# PE Application - Michigan



## crugnug (Aug 3, 2009)

Just wondering if anyone knows how long it typically takes Michigan to approve a PE application? Or if there is anywhere to check the status? I sent my info in about 3 weeks ago. Do they respond by email or snail mail?


----------



## jmbeck (Aug 5, 2009)

It took me 4.5 months to get my comity license from Michigan.

They were very slow, and for the most part, unhelpful. However, they were very friendly. Give them a call! They won't tell you anything, but they aren't ugly about it.


----------



## Guest (Aug 17, 2009)

I just recently got received my license by reciprocity in MI about three months ago.
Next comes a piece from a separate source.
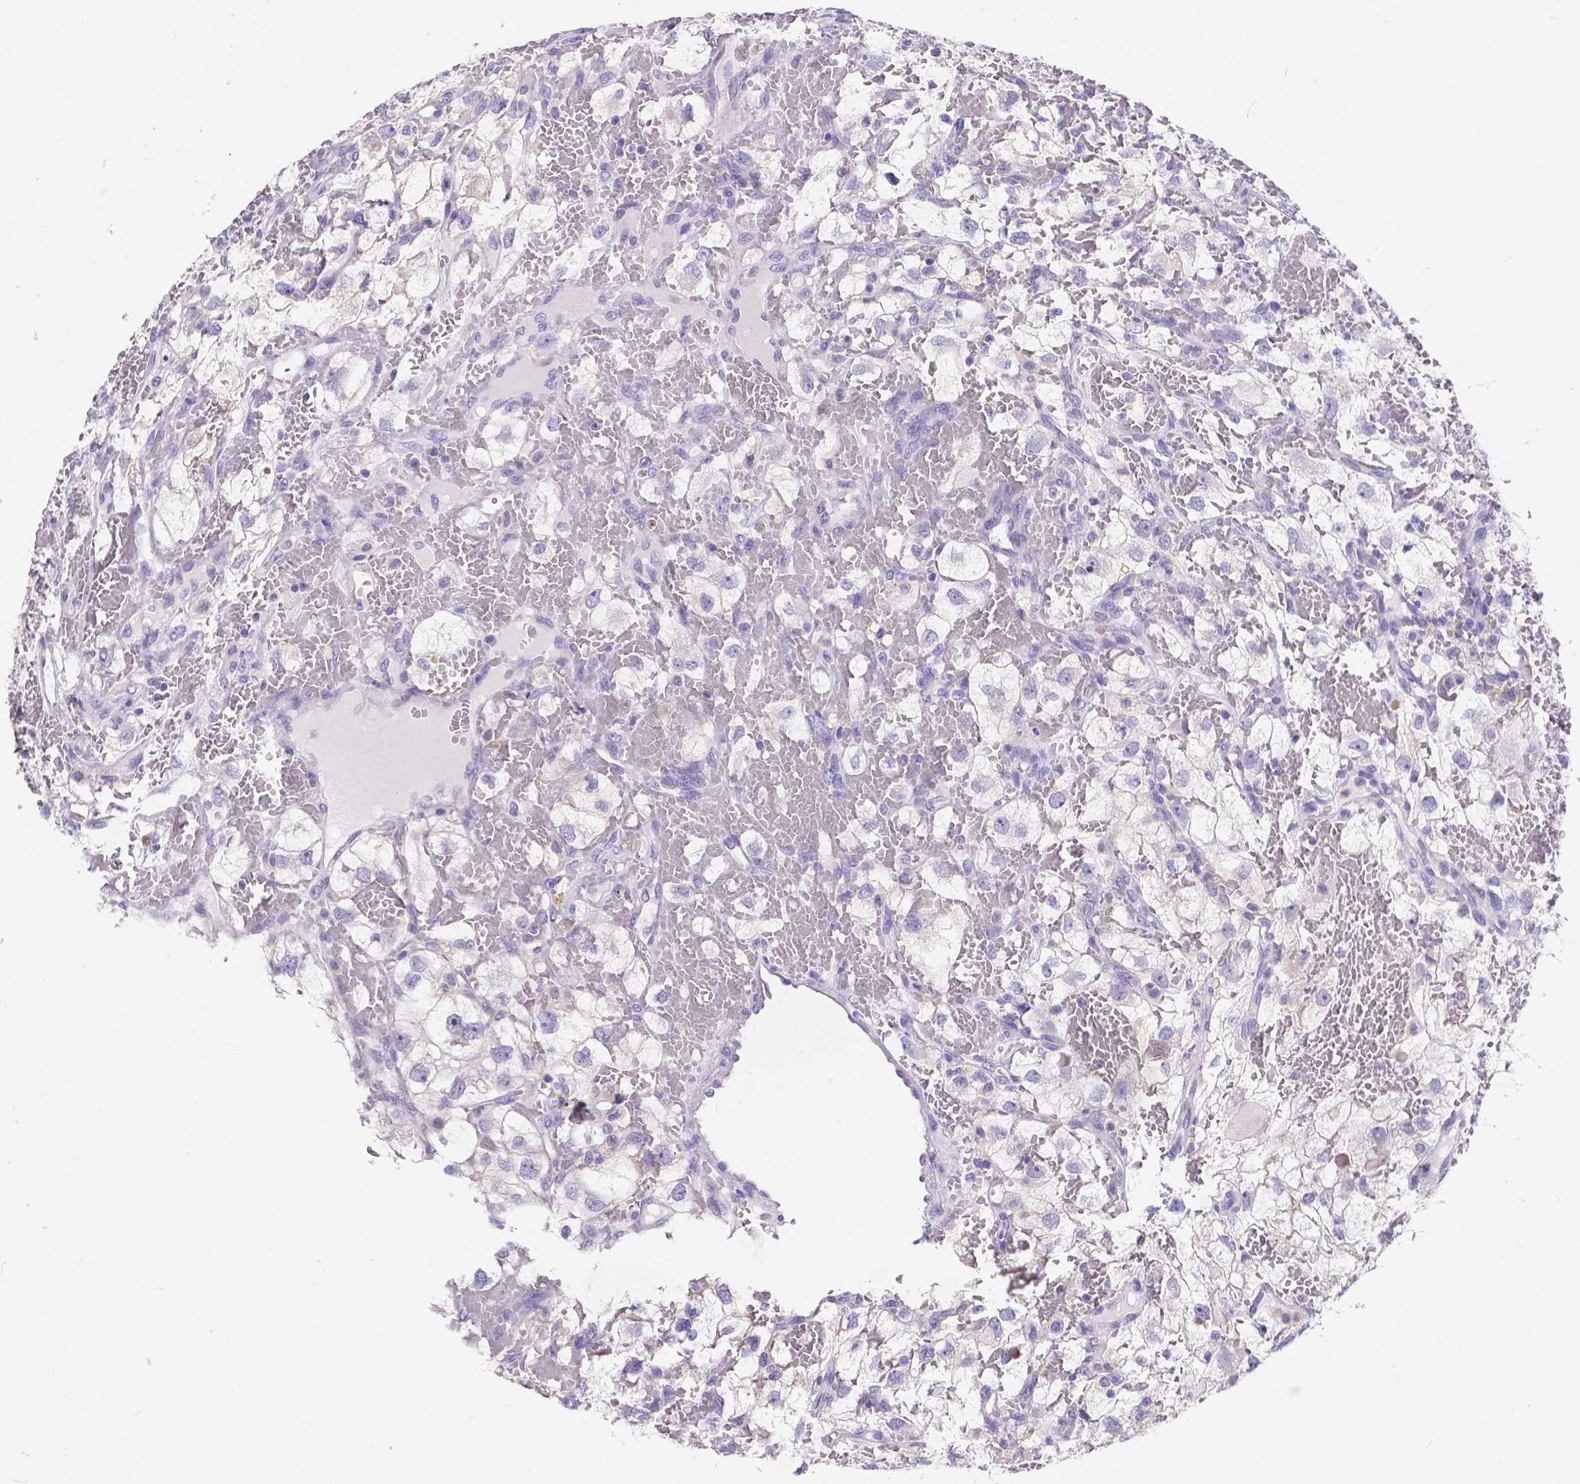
{"staining": {"intensity": "negative", "quantity": "none", "location": "none"}, "tissue": "renal cancer", "cell_type": "Tumor cells", "image_type": "cancer", "snomed": [{"axis": "morphology", "description": "Adenocarcinoma, NOS"}, {"axis": "topography", "description": "Kidney"}], "caption": "Renal cancer was stained to show a protein in brown. There is no significant positivity in tumor cells.", "gene": "ATP6V1D", "patient": {"sex": "male", "age": 59}}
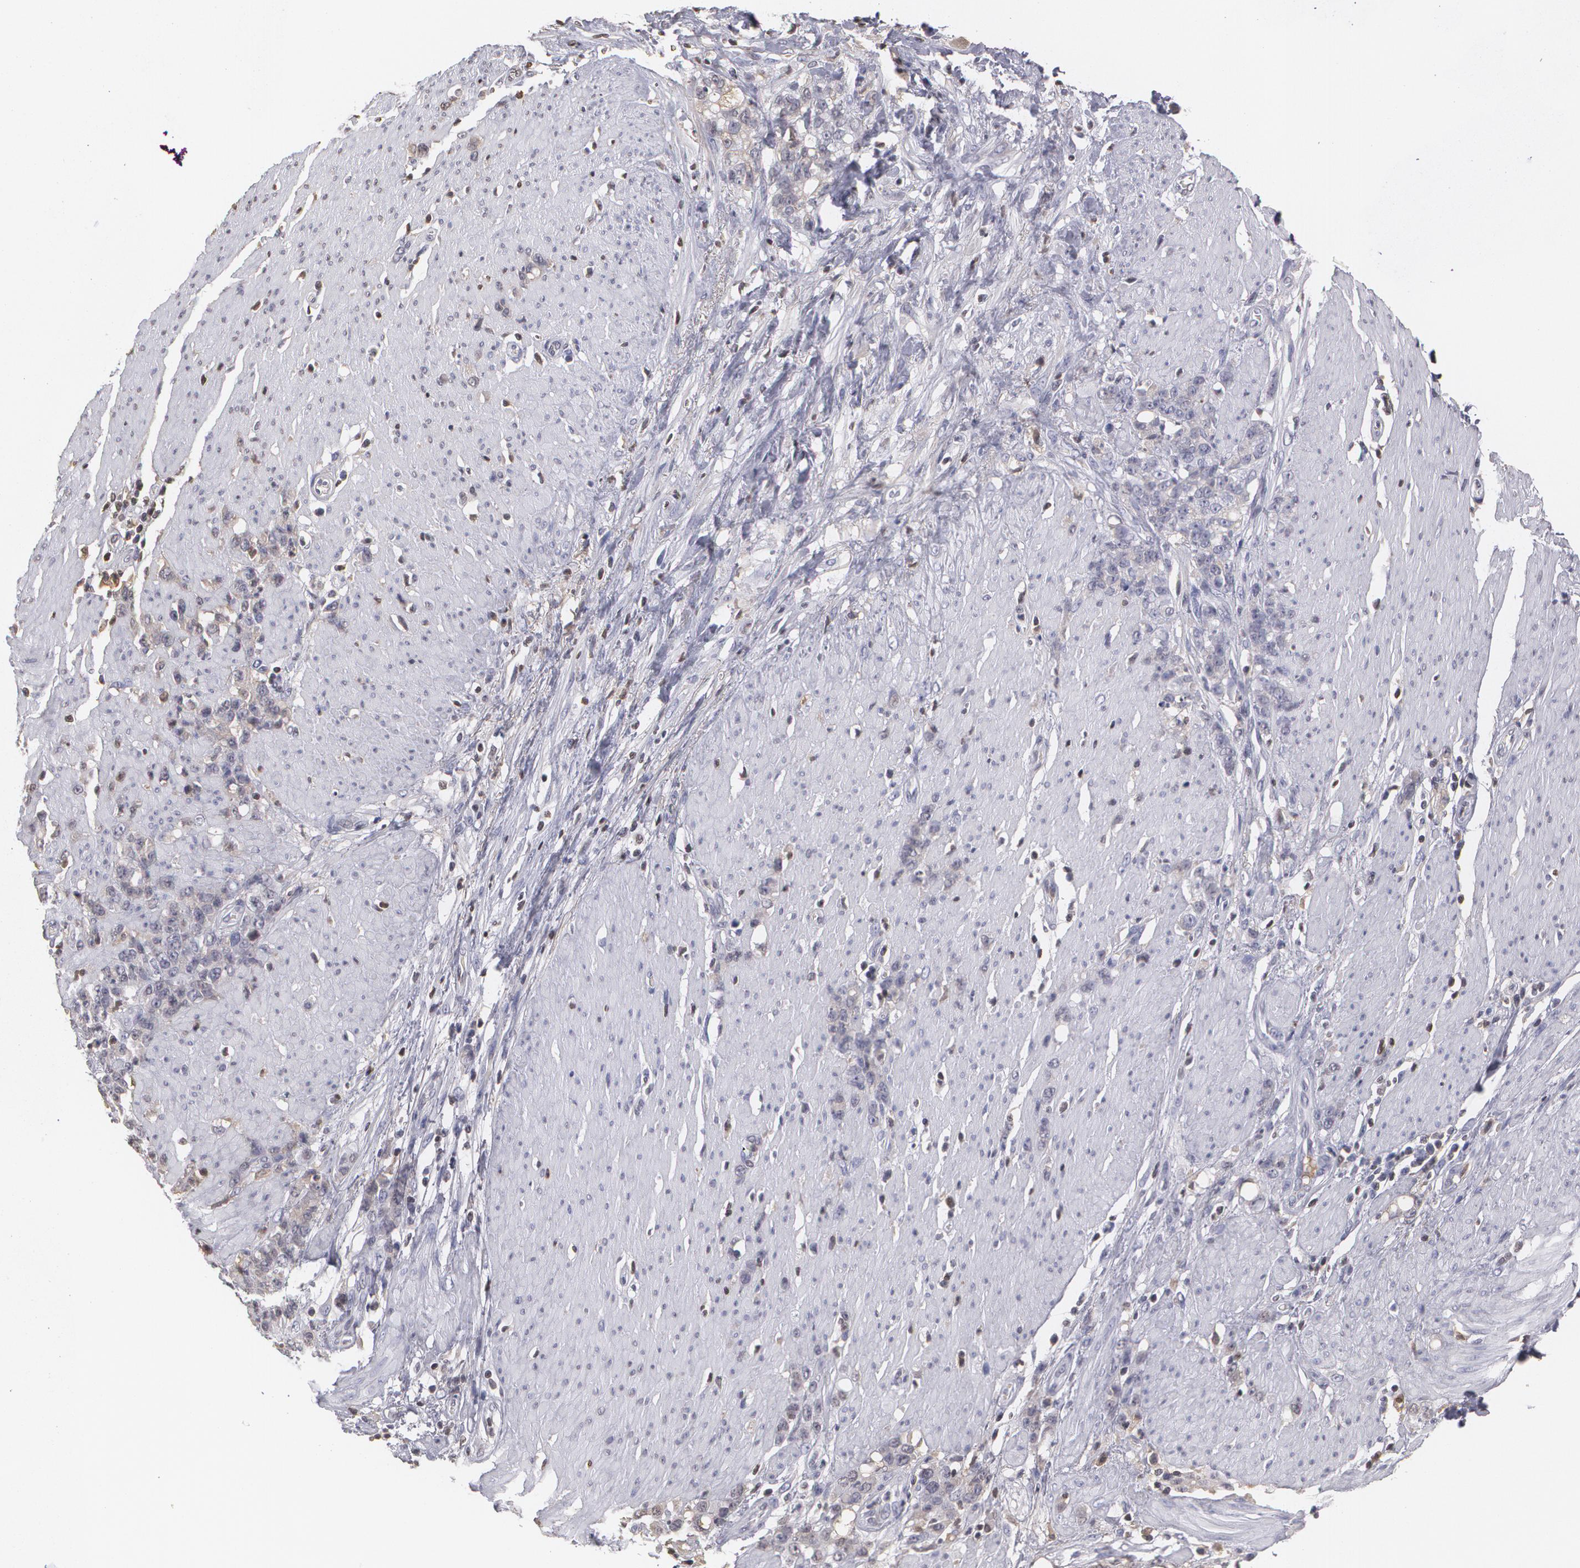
{"staining": {"intensity": "weak", "quantity": "25%-75%", "location": "cytoplasmic/membranous"}, "tissue": "stomach cancer", "cell_type": "Tumor cells", "image_type": "cancer", "snomed": [{"axis": "morphology", "description": "Adenocarcinoma, NOS"}, {"axis": "topography", "description": "Stomach, lower"}], "caption": "Immunohistochemical staining of stomach cancer demonstrates low levels of weak cytoplasmic/membranous protein staining in about 25%-75% of tumor cells. (brown staining indicates protein expression, while blue staining denotes nuclei).", "gene": "SERPINA1", "patient": {"sex": "male", "age": 88}}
There is basically one person processing applications for several professions and he rotates the review based on ... well, I really don't know.

For new applicants, I have heard it takes even longer, so be prepared to wait. It won't be the first time, nor the last time you will be waiting on something ....

JR


----------



## gymrat1279 PE (Sep 14, 2009)

I got mine in about 5 weeks. As soon as I got the results of my exam (December 2007) I filled out the application and sent it in. All my references were in by the first or second week of January 2008. My name showed up with my license number on the website in mid February 2008. Hope that helps!


----------



## ALBin517 (Sep 14, 2009)

gymrat1279 PE said:


> I got mine in about 5 weeks. As soon as I got the results of my exam (December 2007) I filled out the application and sent it in. All my references were in by the first or second week of January 2008. My name showed up with my license number on the website in mid February 2008. Hope that helps!



It's been a couple years but my name showed up in the online search, a couple days before I got my "licensed" letter.


----------



## ozzy555 (Jul 14, 2010)

I am still waiting as well. They did cash my check June 17.

I often check the online search tool, hoping that i will show up one day: https://www2.dleg.state.mi.us/colaLicVerify/


----------



## Dlutz (Aug 7, 2010)

ozzy555 said:


> I am still waiting as well. They did cash my check June 17.
> I often check the online search tool, hoping that i will show up one day: https://www2.dleg.state.mi.us/colaLicVerify/


Submitted my app on June 14th and just got my license on Aug. 2nd. Took about 8 weeks. They say their standard processing time is 6-8 weeks.


----------